The western United States is leading the way in convincing wary Americans to buy a home.
The rebound isn't here yet, even in the West. Prices of existing homes in the region fell 31.5 percent in December compared with a year ago – double the 15.3 percent decline nationally, according to new numbers from the National Association of Realtors (NAR).
But those reductions – along with very low mortgage rates – have created a powerful incentive for would-be homeowners to step up to the plate.
West's sales up 11.5 percent
That's why home sales last month jumped 6.5 percent nationally and 11.5 percent for the West compared with the previous month on a seasonally adjusted basis. The West's sales are now up 31.6 percent compared with a year ago – the only region of the US to post an increase for the year.
At an annual rate of 1.25 million, the West's sales of existing homes now appears to have reached the levels of late 2006 or early 2007.
When will prices stop falling?
It's no surprise that housing demand goes up when prices fall.
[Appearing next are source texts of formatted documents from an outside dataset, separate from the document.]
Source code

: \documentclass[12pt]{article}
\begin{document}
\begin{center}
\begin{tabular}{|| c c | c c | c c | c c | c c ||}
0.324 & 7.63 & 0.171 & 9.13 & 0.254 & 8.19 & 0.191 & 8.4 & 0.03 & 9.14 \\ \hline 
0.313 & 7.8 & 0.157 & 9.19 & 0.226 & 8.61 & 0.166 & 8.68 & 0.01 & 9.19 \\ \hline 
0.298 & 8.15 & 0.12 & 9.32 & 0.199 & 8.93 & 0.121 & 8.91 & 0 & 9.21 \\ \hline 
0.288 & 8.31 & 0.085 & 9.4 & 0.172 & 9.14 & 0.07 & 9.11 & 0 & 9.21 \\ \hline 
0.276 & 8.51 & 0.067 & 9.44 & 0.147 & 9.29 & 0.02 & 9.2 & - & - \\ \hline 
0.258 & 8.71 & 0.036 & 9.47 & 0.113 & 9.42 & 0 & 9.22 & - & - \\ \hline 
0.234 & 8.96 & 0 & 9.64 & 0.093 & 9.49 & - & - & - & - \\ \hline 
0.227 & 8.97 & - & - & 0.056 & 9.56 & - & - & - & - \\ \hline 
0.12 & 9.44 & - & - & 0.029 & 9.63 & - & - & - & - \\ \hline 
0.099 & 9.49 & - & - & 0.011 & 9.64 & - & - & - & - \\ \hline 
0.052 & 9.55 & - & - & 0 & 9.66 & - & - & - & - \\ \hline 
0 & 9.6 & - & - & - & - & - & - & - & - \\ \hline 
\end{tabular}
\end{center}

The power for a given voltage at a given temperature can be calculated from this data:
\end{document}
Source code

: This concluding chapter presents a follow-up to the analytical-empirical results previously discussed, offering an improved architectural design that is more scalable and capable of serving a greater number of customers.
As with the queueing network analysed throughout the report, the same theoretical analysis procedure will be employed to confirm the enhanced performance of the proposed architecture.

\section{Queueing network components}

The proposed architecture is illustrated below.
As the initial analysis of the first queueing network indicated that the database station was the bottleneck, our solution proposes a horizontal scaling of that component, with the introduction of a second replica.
The next hurdle is for demand to rise so much that housing prices stabilize. That may take some time, depending on what's driving prices.
To the extent that forced sales are forcing prices down, the market will continue to fall for some time. To the extent that investors are rushing in, the market is finding a bottom.
"It is hard to say – both may be going on," Dr. Wachter writes.
Distress sales – owners forced to sell at discounted prices – accounted for 45 percent of all the transactions in December, the NAR reported. Nevertheless, inventories of existing homes fell to 9.3 months, a level not seen since 2007.
“The higher monthly sales gain and falling inventory are steps in the right direction, but the market is still far from normal balanced conditions," warned Lawrence Yun, NAR chief economist, in a statement Monday.